Dress to Excess

Maybe I’m turning in to a prude as I get older but I’m starting to take offense to the way female news anchors and reporters—at least on local Los Angeles stations—are dressing these days.

When did evening wear become appropriate clothing to deliver news? I don’t know about you, but I’m not really inclined to get my information about the world from a woman tottering in her 5-inch heels and squeezed into a mini dress. I don’t get the sense that she really cares about the latest bombing in Afghanistan (does she even know where that is or did her news writer spell it phonetically for her?) or about the bodies of eight CIA agents being sent home. She looks like she’s ready to bolt out of the studio and over to Studio 54 (yeah, it’s a dated reference; sue me) the second she’s done with her segment.

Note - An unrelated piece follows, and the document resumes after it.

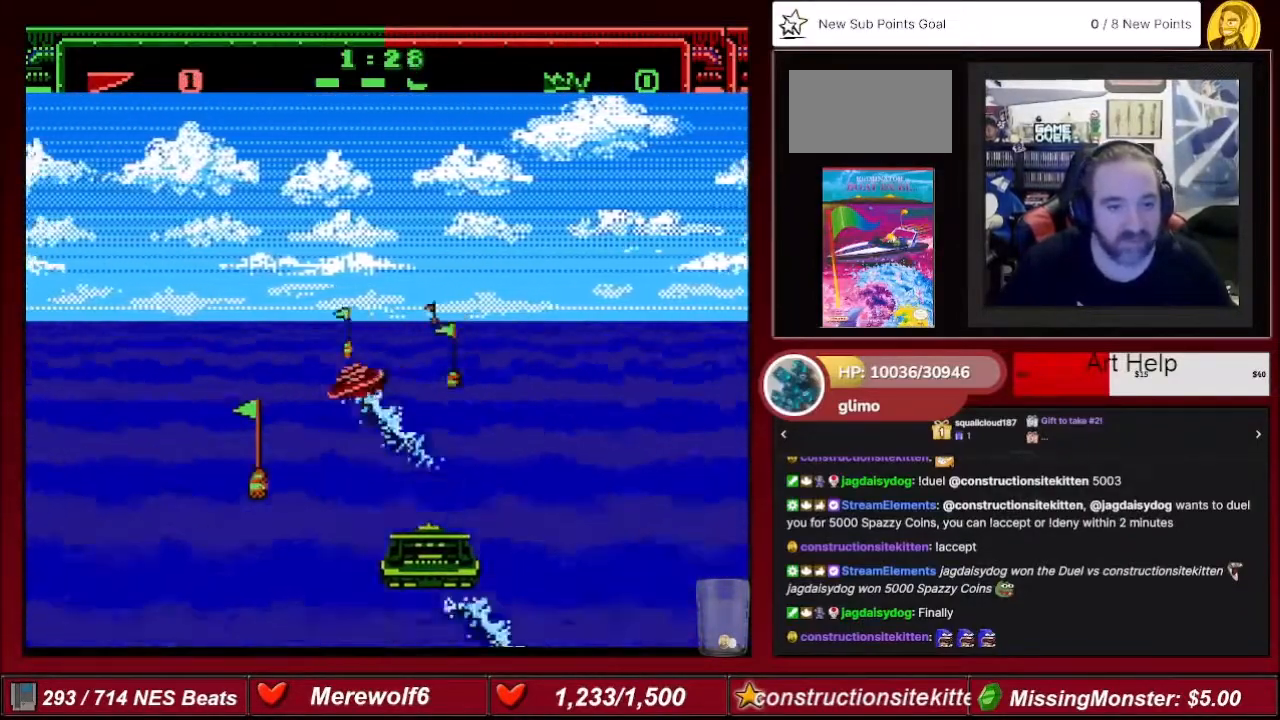
{"buttons": ["A", "DPAD_LEFT"], "events": [[433, "DPAD_LEFT", "down"]]}
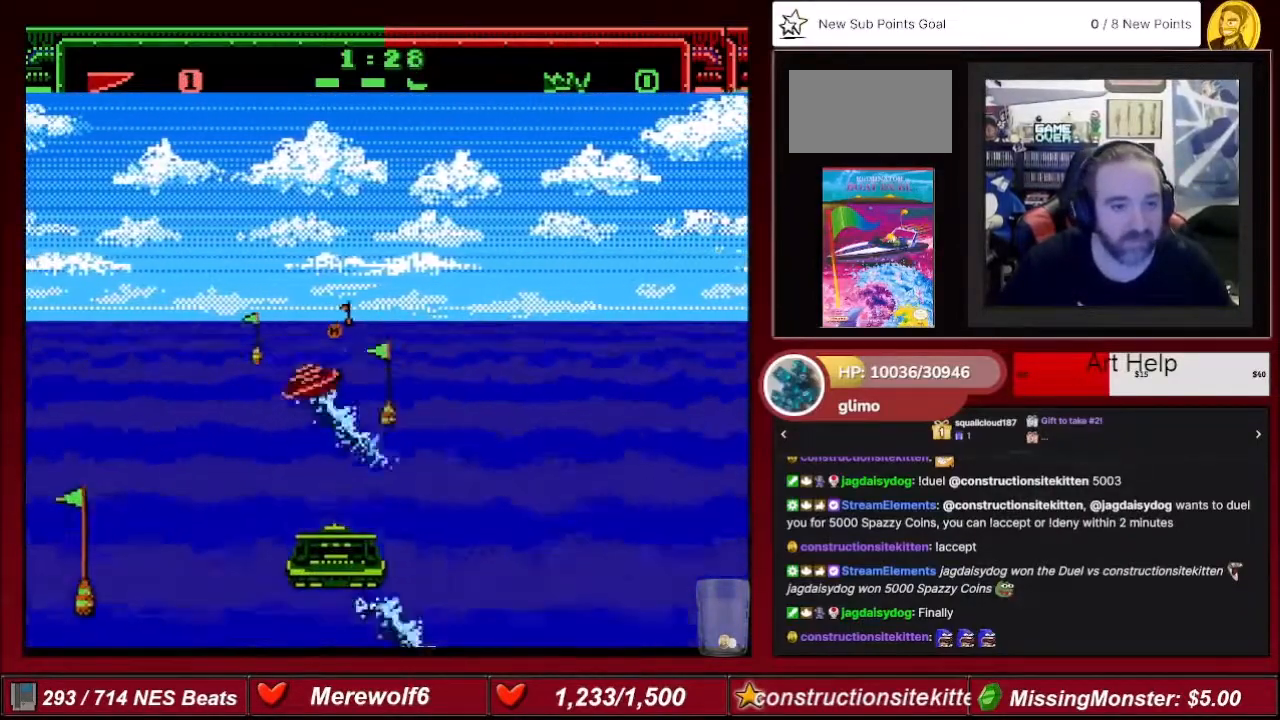
{"buttons": ["A", "DPAD_LEFT"], "events": [[67, "DPAD_LEFT", "up"], [200, "DPAD_RIGHT", "down"], [300, "DPAD_RIGHT", "up"], [401, "DPAD_LEFT", "down"]]}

The line between entertainment and journalism seems to be a little blurred these days. It’s bad enough that the lead story on the 11:oo o’clock news is usually entertainment related, but it’s hard to take a woman dressed as Jillian Barberie Journalism Barbie seriously when she looks like she’s working for “Entertainment Tonight” or “Extra.”

Journalism Barbie

That’s not to say that female reporters and news anchors need to dress like men to be successful or taken seriously, but I do think dressing professionally is a level of respect—for both the viewers and the job itself. Maybe I’m just old-school that way. And, yeah, it’s totally judgmental. But think about it: Would Diane Sawyer dress like a Bratz doll with press credentials to interview Iranian President Mahmoud Ahmadinejad? Would you respect her if she did? Katie Couric doesn’t dress like a model in a Bebe catalog to get—or tell—the story.

Diane Sawyer

Maybe it’s because of the 24-hour news cycle—networks think they need something other than solid reporting to get (and keep) the viewers attention. Maybe it’s just the way the women feel like dressing. I don’t know.

Is it just me? Or has anyone else noticed? And are you offended?